**Goal of the exercise**
Every line that contains "treatment" must be located and copied from the data.

Listed entries: Begin

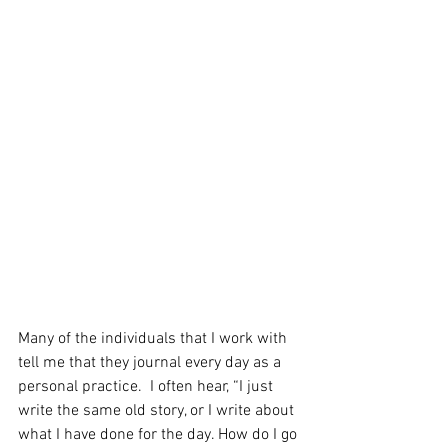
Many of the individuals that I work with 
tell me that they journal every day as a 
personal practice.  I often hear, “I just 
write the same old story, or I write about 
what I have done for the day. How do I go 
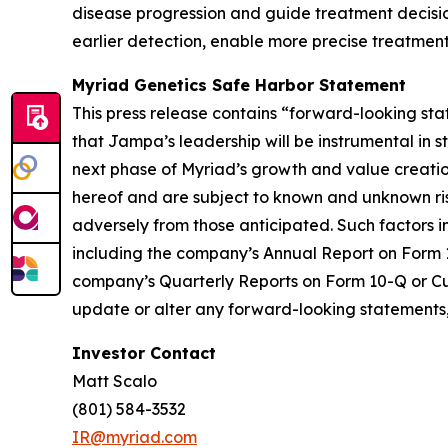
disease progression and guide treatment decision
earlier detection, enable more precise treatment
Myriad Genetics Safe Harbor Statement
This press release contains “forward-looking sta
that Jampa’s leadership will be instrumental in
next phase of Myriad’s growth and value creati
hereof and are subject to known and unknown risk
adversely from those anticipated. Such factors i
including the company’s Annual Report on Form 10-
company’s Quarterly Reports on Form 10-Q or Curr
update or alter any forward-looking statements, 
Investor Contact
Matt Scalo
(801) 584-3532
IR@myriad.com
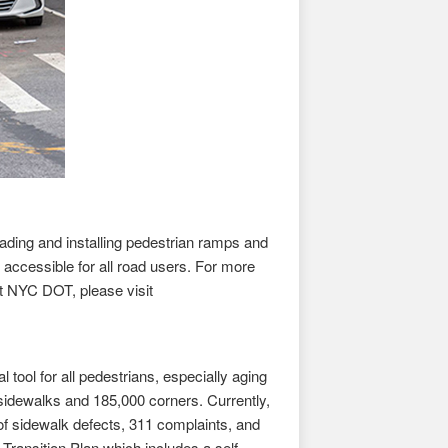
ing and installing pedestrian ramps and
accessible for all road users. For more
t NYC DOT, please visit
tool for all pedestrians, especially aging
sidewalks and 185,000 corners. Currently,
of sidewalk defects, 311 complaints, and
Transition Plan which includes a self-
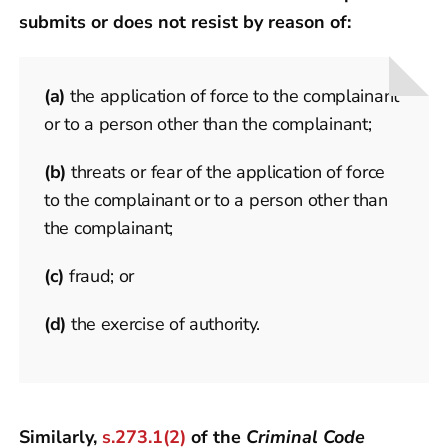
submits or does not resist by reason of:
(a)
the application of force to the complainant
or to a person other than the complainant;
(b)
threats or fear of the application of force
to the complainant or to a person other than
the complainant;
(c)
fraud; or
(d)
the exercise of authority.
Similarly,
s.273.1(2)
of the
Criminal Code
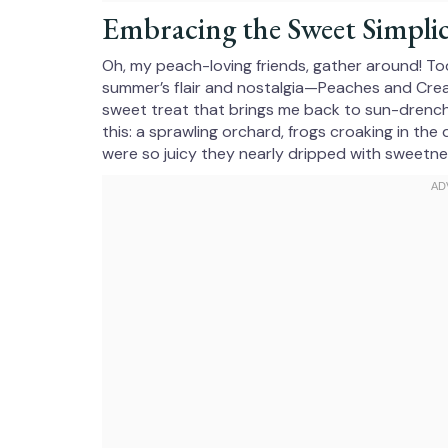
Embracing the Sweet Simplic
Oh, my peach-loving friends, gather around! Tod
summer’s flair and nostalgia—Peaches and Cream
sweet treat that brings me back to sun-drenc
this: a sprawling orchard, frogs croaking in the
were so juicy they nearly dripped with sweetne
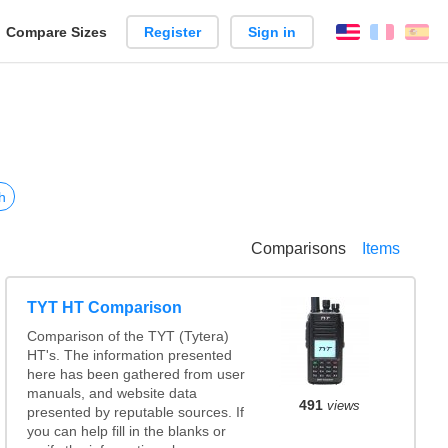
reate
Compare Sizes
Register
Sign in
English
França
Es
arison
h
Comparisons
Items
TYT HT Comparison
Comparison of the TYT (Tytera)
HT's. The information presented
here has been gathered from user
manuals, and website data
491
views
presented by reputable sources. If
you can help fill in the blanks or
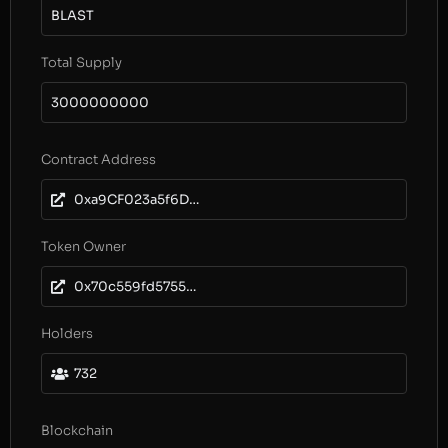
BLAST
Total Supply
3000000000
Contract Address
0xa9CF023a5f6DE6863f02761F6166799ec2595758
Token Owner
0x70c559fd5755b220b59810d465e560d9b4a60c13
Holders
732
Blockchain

Listed entries: End

**Exercise output**
disease progression and guide treatment decision
earlier detection, enable more precise treatment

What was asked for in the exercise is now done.